One logical approach
There is still room to move forward. One logical approach for Government to pursue includes:

  • Undertaking in-depth market research to determine and peg the current ‘base’ of funds held in long term savings vehicles, projecting the future contingency for providing ‘real-value’ retirement benefits, restating ‘national superannuation’ objectives, and moving to ‘ring-fence’ all current and future schemes with revised criteria for approval covering quality standards for administration, service and performance, through amendment of existing legislation.

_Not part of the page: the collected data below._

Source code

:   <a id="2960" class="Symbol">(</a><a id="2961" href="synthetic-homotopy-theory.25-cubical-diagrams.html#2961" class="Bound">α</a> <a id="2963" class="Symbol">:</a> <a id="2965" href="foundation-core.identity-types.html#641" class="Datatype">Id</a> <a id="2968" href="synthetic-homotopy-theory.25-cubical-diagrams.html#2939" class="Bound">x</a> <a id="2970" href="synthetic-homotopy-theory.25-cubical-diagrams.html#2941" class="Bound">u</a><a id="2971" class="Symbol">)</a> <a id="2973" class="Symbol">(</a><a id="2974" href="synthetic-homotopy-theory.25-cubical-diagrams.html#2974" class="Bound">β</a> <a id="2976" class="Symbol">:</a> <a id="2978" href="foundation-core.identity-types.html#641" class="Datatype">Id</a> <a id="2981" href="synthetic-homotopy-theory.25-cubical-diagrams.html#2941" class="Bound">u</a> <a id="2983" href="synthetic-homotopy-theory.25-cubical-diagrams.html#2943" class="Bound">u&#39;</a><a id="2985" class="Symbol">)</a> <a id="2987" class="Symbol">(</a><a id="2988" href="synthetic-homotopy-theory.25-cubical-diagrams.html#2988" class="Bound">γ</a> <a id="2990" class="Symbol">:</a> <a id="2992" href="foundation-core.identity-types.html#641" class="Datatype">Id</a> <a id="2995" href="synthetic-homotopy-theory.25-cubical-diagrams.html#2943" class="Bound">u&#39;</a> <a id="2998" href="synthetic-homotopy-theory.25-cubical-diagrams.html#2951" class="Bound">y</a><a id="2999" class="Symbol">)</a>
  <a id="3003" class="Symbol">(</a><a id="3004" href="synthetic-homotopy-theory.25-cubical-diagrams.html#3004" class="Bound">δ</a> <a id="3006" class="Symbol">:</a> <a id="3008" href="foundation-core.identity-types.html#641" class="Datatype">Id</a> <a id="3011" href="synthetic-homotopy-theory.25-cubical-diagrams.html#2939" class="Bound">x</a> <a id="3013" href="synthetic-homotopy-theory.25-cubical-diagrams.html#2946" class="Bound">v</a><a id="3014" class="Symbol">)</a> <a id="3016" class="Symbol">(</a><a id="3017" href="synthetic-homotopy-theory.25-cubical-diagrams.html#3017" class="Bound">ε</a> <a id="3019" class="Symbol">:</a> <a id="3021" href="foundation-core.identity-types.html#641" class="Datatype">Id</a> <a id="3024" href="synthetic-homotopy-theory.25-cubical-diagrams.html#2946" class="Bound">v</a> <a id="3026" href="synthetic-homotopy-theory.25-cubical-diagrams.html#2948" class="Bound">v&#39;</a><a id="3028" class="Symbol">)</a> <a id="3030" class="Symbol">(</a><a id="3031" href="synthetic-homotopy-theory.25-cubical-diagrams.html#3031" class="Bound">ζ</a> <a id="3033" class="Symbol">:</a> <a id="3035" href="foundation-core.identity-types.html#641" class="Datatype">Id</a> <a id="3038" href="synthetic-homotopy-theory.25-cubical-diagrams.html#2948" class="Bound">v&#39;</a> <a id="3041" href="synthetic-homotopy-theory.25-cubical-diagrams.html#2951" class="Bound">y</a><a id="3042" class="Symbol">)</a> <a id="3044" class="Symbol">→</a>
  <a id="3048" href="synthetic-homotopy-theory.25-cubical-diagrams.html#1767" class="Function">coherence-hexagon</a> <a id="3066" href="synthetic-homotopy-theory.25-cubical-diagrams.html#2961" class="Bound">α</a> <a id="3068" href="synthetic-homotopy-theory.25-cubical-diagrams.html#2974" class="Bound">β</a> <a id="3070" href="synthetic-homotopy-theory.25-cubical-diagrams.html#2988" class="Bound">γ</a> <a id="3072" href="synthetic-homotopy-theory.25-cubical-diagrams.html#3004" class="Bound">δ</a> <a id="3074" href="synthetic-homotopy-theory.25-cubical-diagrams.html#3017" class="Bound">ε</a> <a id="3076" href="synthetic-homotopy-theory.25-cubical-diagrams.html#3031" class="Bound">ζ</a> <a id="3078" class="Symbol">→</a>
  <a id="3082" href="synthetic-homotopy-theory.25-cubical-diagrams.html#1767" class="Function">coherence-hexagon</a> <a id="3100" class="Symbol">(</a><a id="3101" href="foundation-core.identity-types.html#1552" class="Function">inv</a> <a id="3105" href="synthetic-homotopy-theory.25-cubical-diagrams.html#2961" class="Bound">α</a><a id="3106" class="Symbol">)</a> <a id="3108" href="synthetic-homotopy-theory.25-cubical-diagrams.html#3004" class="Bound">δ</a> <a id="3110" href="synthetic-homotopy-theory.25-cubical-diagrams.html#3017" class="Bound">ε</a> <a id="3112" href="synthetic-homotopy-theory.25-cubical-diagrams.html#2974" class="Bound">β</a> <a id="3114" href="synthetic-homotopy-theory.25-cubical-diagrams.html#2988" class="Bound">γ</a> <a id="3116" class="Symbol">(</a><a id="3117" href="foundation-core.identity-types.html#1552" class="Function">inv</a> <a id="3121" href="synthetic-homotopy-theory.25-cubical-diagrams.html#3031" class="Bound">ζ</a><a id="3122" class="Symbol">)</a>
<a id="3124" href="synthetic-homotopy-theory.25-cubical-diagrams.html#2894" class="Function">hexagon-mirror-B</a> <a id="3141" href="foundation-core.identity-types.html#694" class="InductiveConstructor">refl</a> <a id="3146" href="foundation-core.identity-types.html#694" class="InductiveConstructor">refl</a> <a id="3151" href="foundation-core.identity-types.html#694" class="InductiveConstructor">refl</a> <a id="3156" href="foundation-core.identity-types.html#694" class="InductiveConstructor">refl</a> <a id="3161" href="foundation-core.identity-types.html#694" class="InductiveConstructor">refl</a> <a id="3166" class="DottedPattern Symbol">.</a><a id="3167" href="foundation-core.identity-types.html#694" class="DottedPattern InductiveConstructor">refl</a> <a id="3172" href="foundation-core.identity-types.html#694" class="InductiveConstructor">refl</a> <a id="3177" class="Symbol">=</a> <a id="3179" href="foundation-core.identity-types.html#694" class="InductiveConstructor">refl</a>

  • Concurrent with the first set of actions, review and amend taxation legislation applicable to approved superannuation arrangements to achieve ‘equity, incentives and encouragement’ and removal of all current anomalies to allow bona fide long term and contractual saving by individual taxpayers through private superannuation schemes.
This is one solution that would move New Zealand towards a meaningful and long lasting superannuation structure. It would also enable Government to manage and minimise the fiscal risk associated with an ageing-population explosion early next century.

Rob Walker is the principal of Investment Management Consultants Ltd, a research house and advisor on the New Zealand investment industry. He was until 1995, the managing director of Southpac Investment Management Ltd.